Canadian Consulting Engineer

The Logistics of Judging

October 1, 2003
By Bronwen Parsons

A logistical nightmare loomed as we prepared to judge the 35th Canadian Consulting Engineering Awards. The jury was all set to meet in June in the usual location at the offices of Canadian Consulting ...

A logistical nightmare loomed as we prepared to judge the 35th Canadian Consulting Engineering Awards. The jury was all set to meet in June in the usual location at the offices of Canadian Consulting Engineer, when the World Health Organization issued a travel alert warning people to stay away from Toronto. It didn’t seem fair to ask the jurors to take the risk by entering the beleaguered city — no matter how noble the cause.

We scrambled to find a solution within our travel budget. We thought of dividing the jury into east and west, so that they could meet in different locations. But then how would they decide on the Schreyer? We tried changing the venue to Ottawa, but economy flight schedules weren’t cooperating. What about having the judges stay at home and shipping all the project binders to them? Visions of lost courier packages made me nervous. Besides, there wasn’t time for the projects to do the rounds, and long-distance judging would mean no face to face discussions — a critical part when it comes to the final stages of selecting the winners.

In the end the SARS threat faded and the jury — brave souls — came to Toronto on June 7. The result is 11 award-winning projects that demonstrate again the excellent and wide-ranging skills of Canadian consulting engineers (see Chair’s remarks, p. 22). The Schreyer Award goes to a massive industrial project done in the U.S. by AMEC E&C Services’ Montreal office. The Solvay Paperboard project in Syracuse is impressive by its sheer scale and complexity. However, the real interest is in its multi-faceted environmental approach. The new boardstock machine uses 100% recycled paper as its feedstock, but it also reduces the total effluent from the plant as a whole by 400,000 gallons a day, and it reduces the plant’s overall energy consumption. Solvay’s interdependent systems remind me of ideas author and environmentalist Paul Hawken began advocating in the 1990s. He envisaged whole industrial parks where different manufacturers and producers feed off one another, one plant using another’s byproducts, to the point where in an ideal world the whole system is a closed cycle with no emissions, no waste — no pollution.
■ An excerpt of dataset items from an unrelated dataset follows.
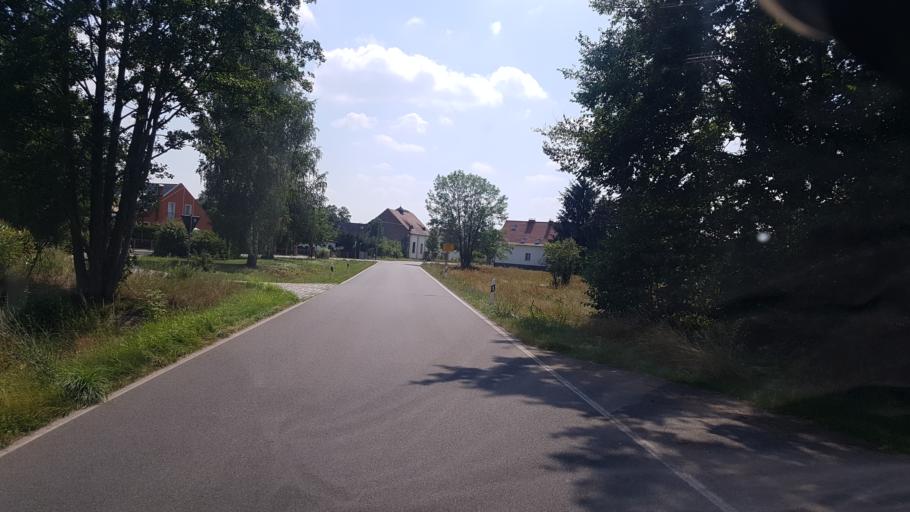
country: DE
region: Brandenburg
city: Cottbus
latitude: 51.7007
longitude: 14.4267
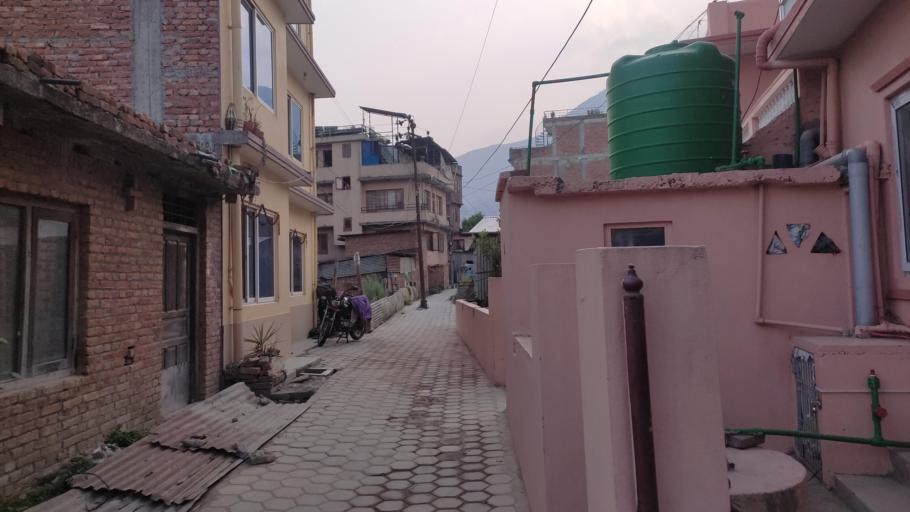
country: NP
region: Central Region
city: Kirtipur
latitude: 27.6689
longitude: 85.2736
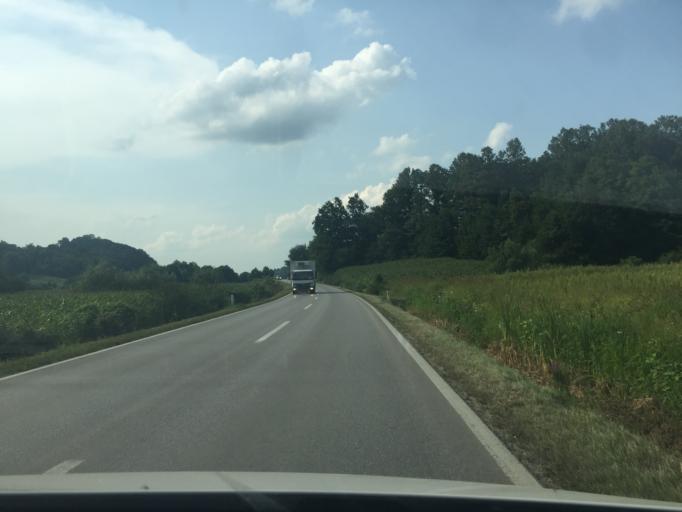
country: BA
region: Federation of Bosnia and Herzegovina
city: Mionica
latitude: 44.8116
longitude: 18.4742
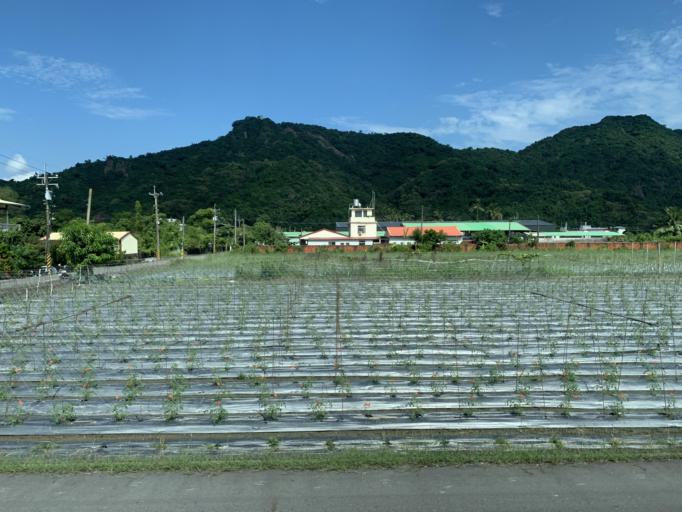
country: TW
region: Taiwan
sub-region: Pingtung
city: Pingtung
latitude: 22.8885
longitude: 120.5034
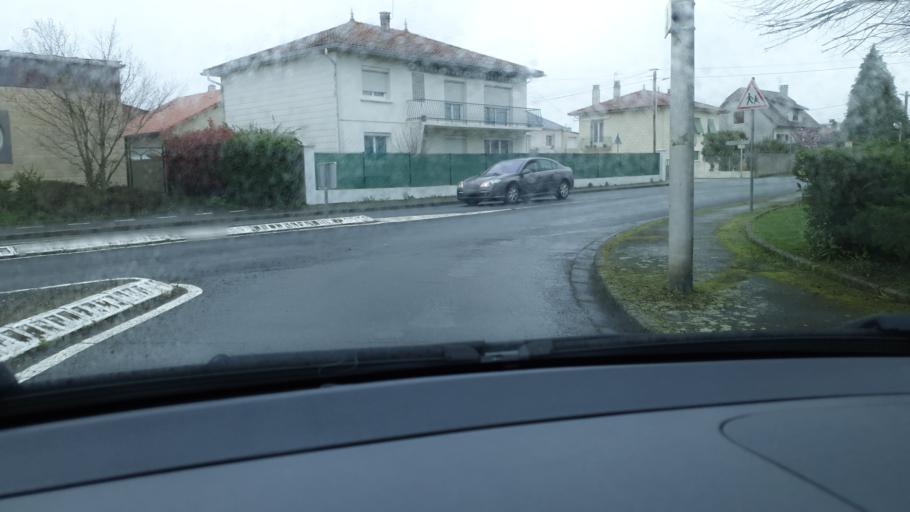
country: FR
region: Midi-Pyrenees
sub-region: Departement des Hautes-Pyrenees
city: Tarbes
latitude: 43.2413
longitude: 0.0512
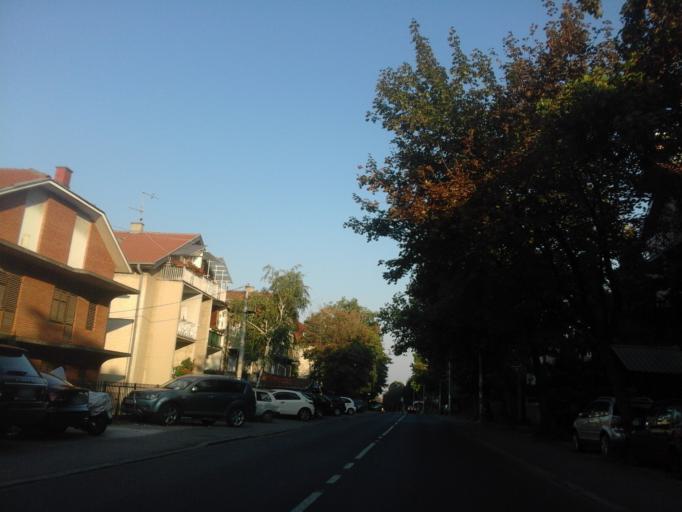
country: RS
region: Central Serbia
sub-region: Belgrade
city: Cukarica
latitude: 44.7671
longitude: 20.4222
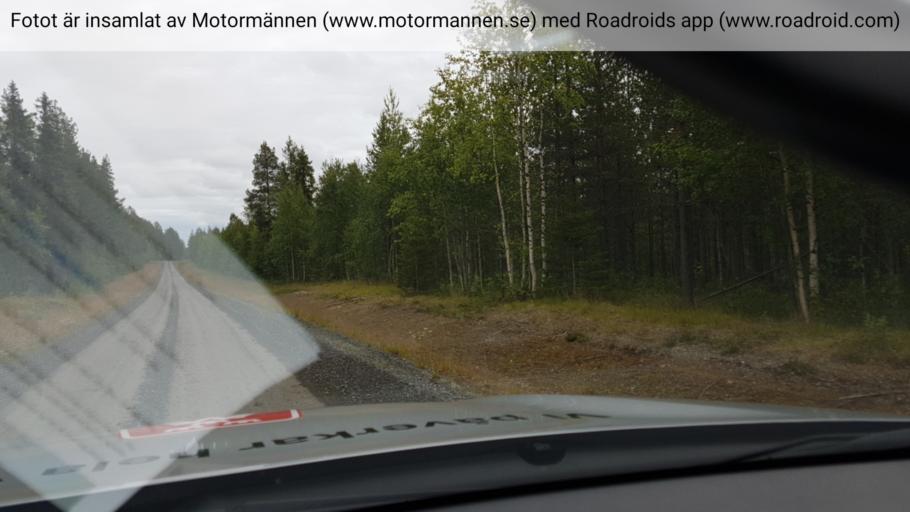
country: SE
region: Norrbotten
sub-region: Pajala Kommun
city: Pajala
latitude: 67.1256
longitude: 22.6733
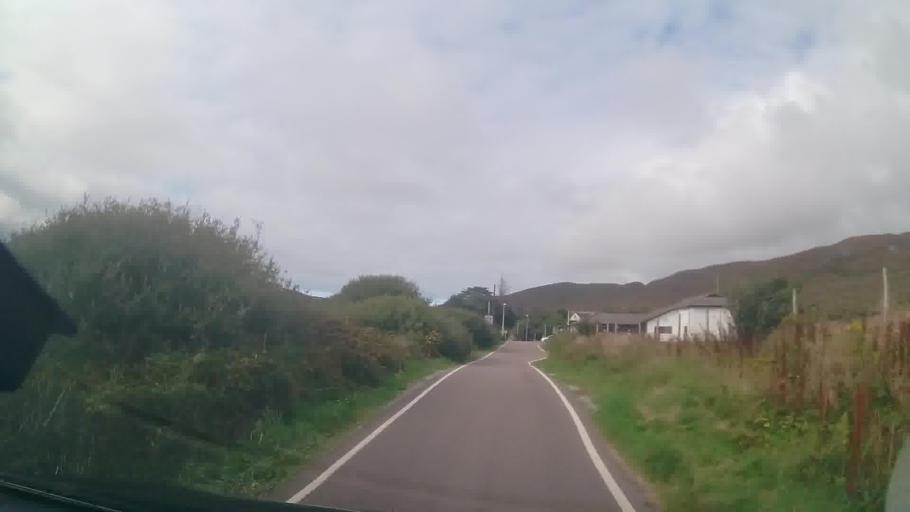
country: GB
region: Scotland
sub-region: Argyll and Bute
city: Isle Of Mull
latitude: 56.6957
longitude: -6.1000
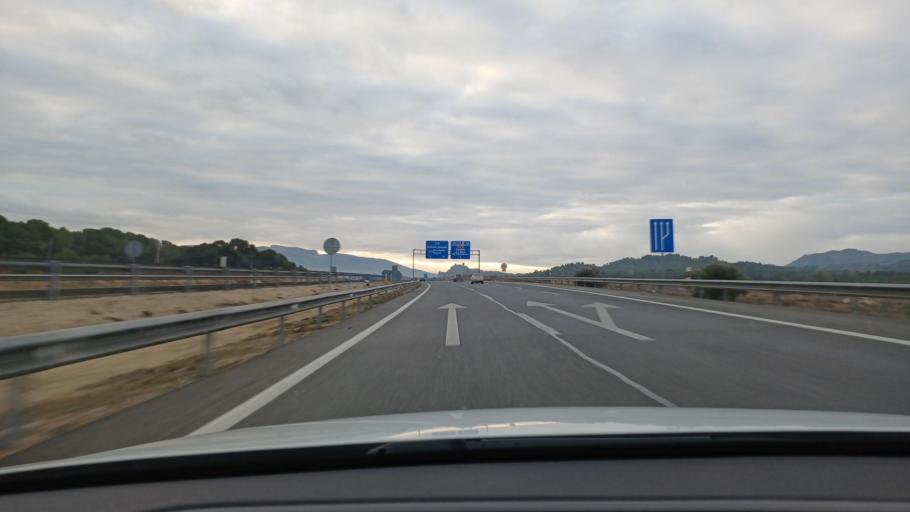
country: ES
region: Valencia
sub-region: Provincia de Alicante
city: Sax
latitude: 38.5650
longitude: -0.8338
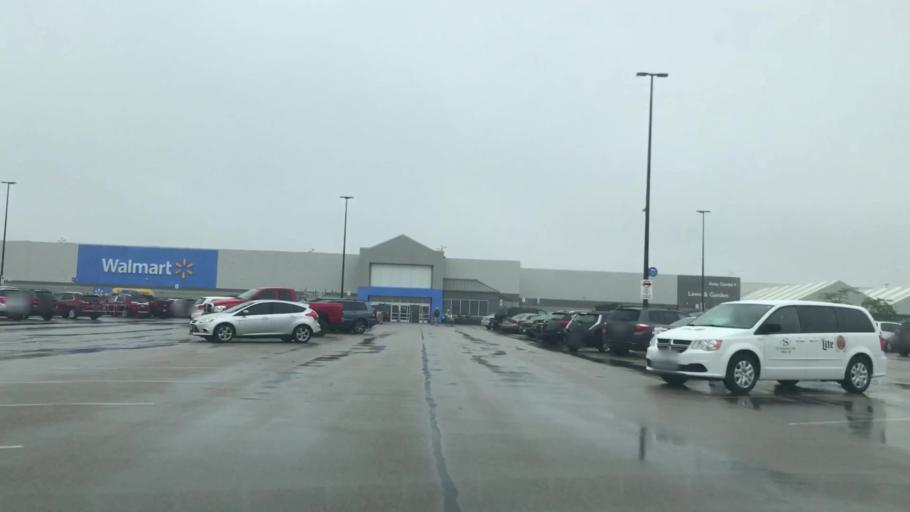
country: US
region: Wisconsin
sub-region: Dodge County
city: Beaver Dam
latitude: 43.4878
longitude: -88.8106
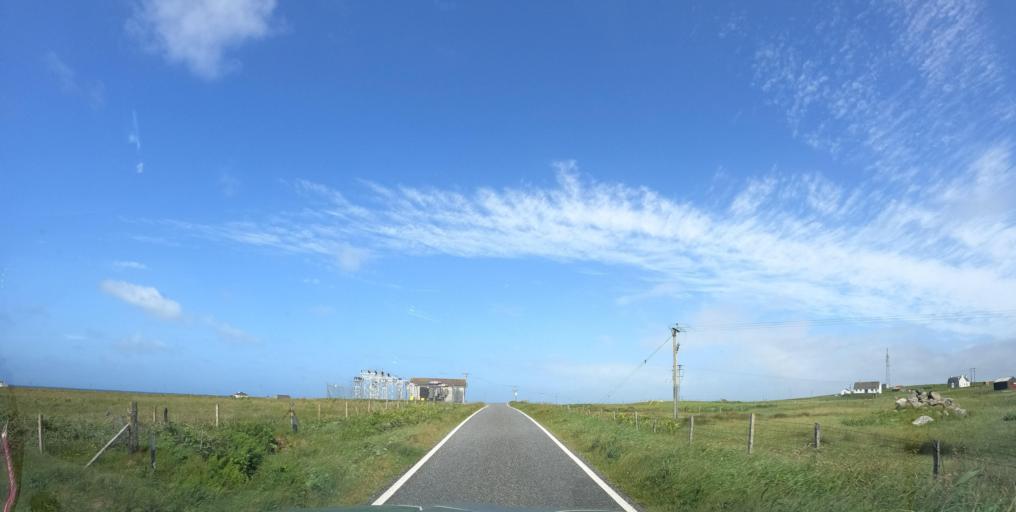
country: GB
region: Scotland
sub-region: Eilean Siar
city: Isle of South Uist
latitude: 57.1060
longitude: -7.3679
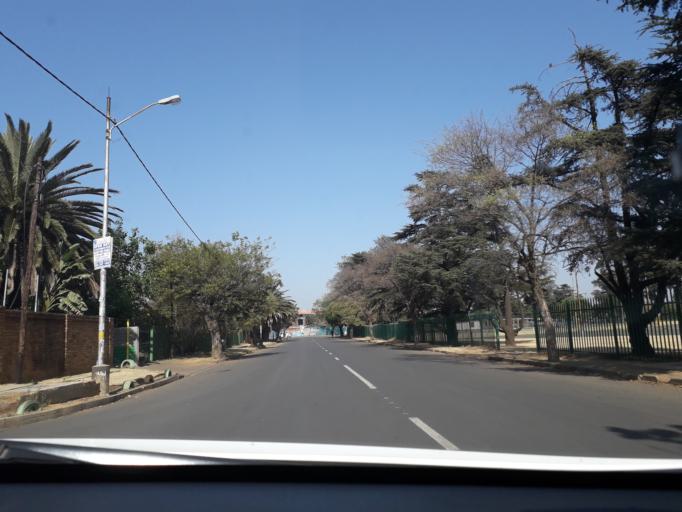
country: ZA
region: Gauteng
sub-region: City of Johannesburg Metropolitan Municipality
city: Modderfontein
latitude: -26.1009
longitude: 28.2402
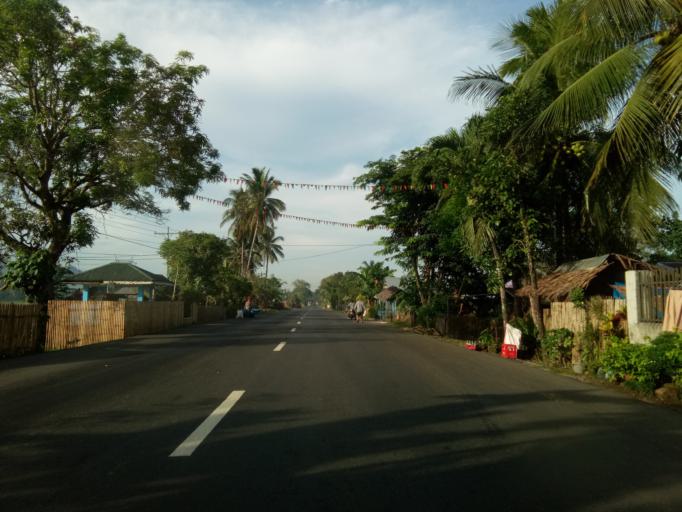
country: PH
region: Caraga
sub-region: Province of Surigao del Norte
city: Tubod
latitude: 9.5465
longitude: 125.5661
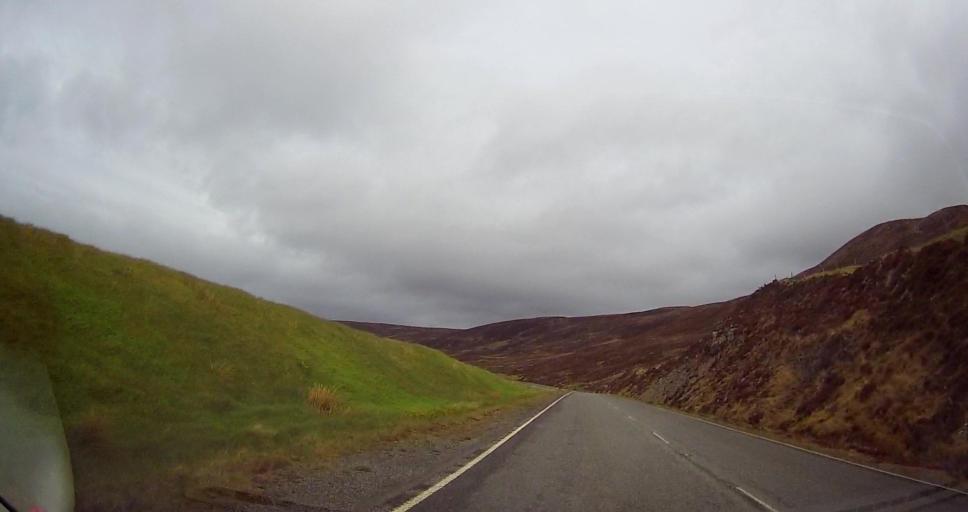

This year we decided to give all Awards of Excellence, rather than having the two-tier system of Awards of Merit and Awards of Excellence. Both the Association of Consulting Engineers of Canada and Canadian Consulting Engineer felt it was a better practice, partly because often there have been only marginal differences in the quality of the two types of winners in the past.

Like the jurors who ventured into SARS-infected Toronto, engineers who enter awards are actually quite intrepid souls, being willing to put their work on the line. What rings in my ears is a remark made privately by one of the jurors on the day following the judging. She said that it had struck her just how much everything in these programs “hangs on a thread.” What she meant, I believe, was that she found it daunting to have to make decisions that would leave some engineers so happy, and others disappointed, when it was clear all 50 projects submitted had been done with great enthusiasm, thoroughness and skill.